Exercise
Extract exactly and only the lines of the data below, starting at the line with "120 679 44.91" and stopping after the final line.

### Data for this task ###

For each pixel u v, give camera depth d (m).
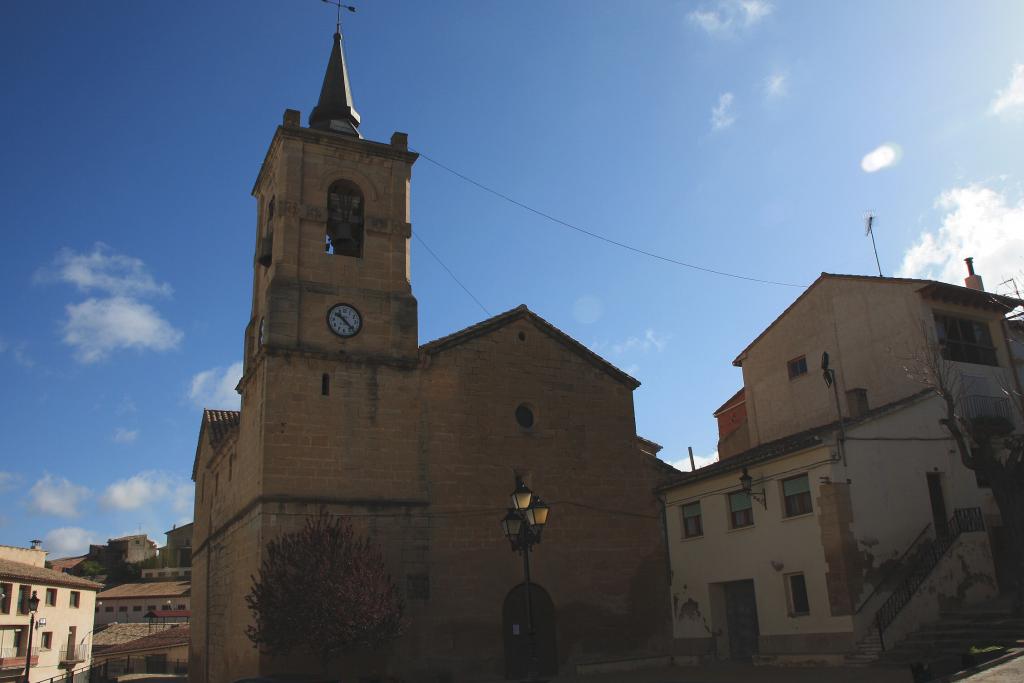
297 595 21.25
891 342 27.92
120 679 44.91
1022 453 21.20
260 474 23.34
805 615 22.61
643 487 29.11
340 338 25.64
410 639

###

Output for this exercise
120 679 44.91
1022 453 21.20
260 474 23.34
805 615 22.61
643 487 29.11
340 338 25.64
410 639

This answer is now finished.